I kind of can’t help but wonder if this is really about solving the wrong problem.
In dealing with the developer side of things: pip and venv really aren’t that bad compared to some of the squirrelly means of distributing software the world has known. But much beyond ‘type pip install xxx and cross your fingers’, I wouldn’t really call it a user oriented system. It works well enough for Python developers but is not catered to Joe Average User or twelve year olds who just want to blow stuff up.
To make things ease on end users of course: you have to solve the actual problem. Linux has a good rule about not breaking userspace–but userspace doesn’t care about you! Personally I think that is the real pickle.
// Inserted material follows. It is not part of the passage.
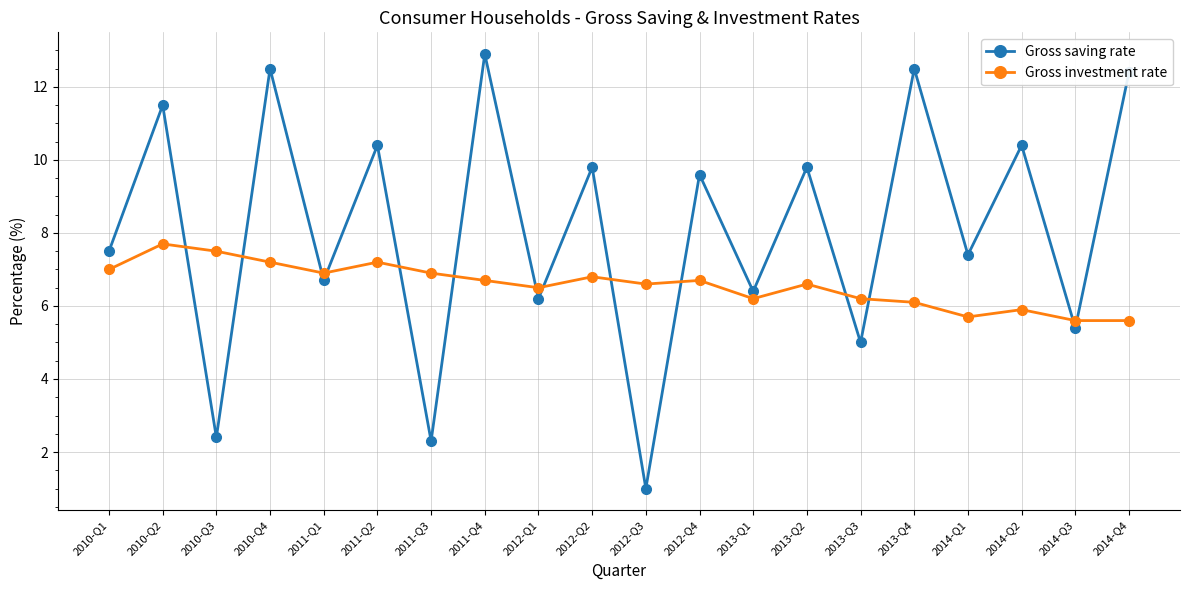

Read the Gross investment rate value at 2014-Q2.

5.9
Over in NT land it’s pretty simple. You build some shit and the system ABI is probably the same across a bunch of Windows versions if you’re not too crazy, and most of the baggage is the problem of your install creation process. Whether that’s some fancy tool or some rules in your Makefile. It’s impressive when you load up a video game that’s old as hell and it just works, despite being almost old enough to buy a beer. It wasn’t made to be efficient: it evolved to become stable. It grew up in a world where people shipped binaries and pushing changes to users was costly.
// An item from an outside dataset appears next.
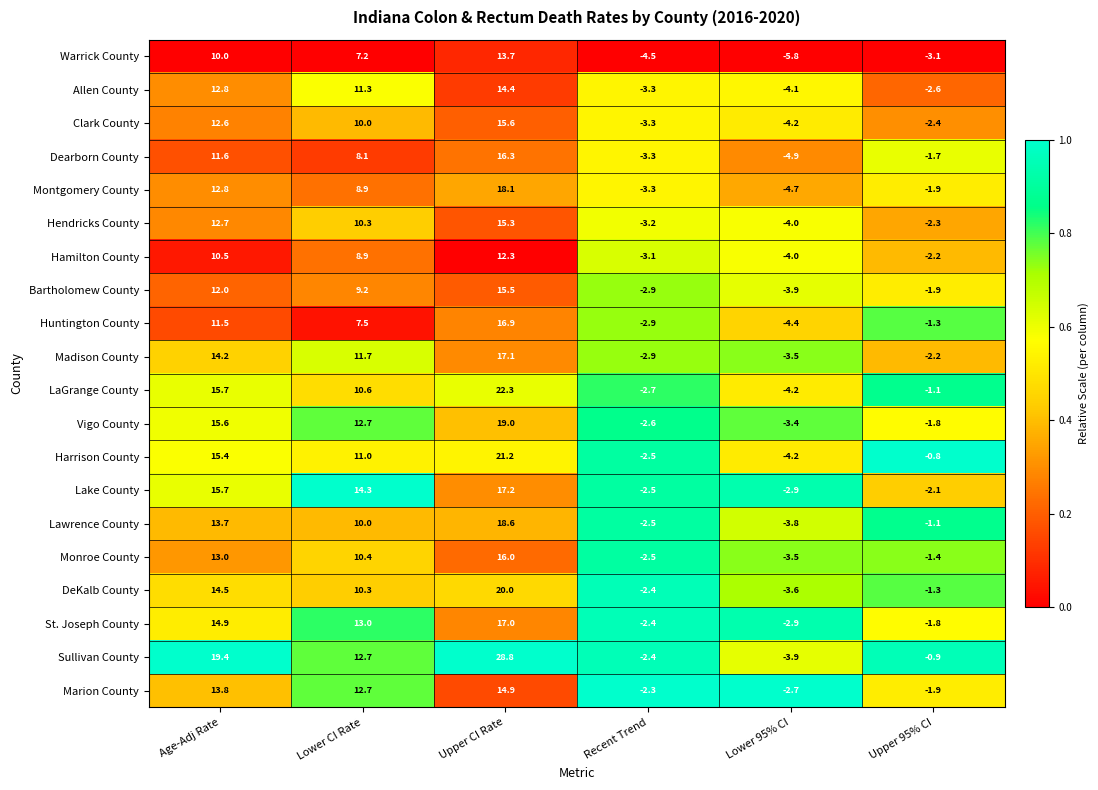

What is the difference between the Hamilton County values at Lower 95% CI and Lower CI Rate?

12.9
Now by the time you have an actual Linux desktop distribution: all bets are pretty much off. A decent one will usually maintain a viable ABI for a major release number but that doesn’t mean everything will be compatible forever, nor does it mean the binary dependencies you require will remain in xyz package repo for the next fifty years. Some of this lands on distributions and how they deal with package management to squeeze binaries into nixie norms of hierarchy. Some of this also lands on developers, who may or may not know what an ABI is from a hole in the ground because they’re used to recompiling to APIs and configuring ten thousand build time knobs and don’t care that changing something impacts binary compatibility between their library and the works of others.
There are reasons why things like AppImage and Flatpak exist. Many of these I think owe to the source centric nature of unix systems. Different communities have different norms of sharing and reuse.
When I began learning unix systems, I chose a source centric flavour that would let me learn how things worked under the hood. The kind where you waited three and a half days because a new version of KDE or GNOME landed and many a dependency in the food chain needed to be rebuilt. The kind where you learned to diagnose linker problems and grumble knowing that changes to library X meant recompiling half your environment if you wanted to be sure your applications didn’t combust quietly in a corner just waiting for the day you actually needed to launch them again, or curse at some major framework linking to some piddly library that triggered same.
In the end my times with that system were dominated by two things: stability and compile times. But I didn’t chose that in order to have an easy one click and done system. I had chosen it because I wanted to learn how computers worked and develop the means of figuring out why the fuck programs broke. Today if you use that flavour of unix, you can pretty much live a purely binary world that wasn’t so easy when I was a padawan.
By contrast an acquaintance of mine back then, ironically a Python programmer, had chosen a more widely known distribution that focused on having the latest binaries available without having to compile all the things. One that’s still quite popular about ~15 years later. Let’s just say the usability of binary focused distributions has improved with time despite the warts that is binary distribution in *nix land. Or to summarize it thusly:
When it came time for a major version upgrade: I spent a few days compiling before getting back to work. He spent a few days cursing and then reformatted, lol.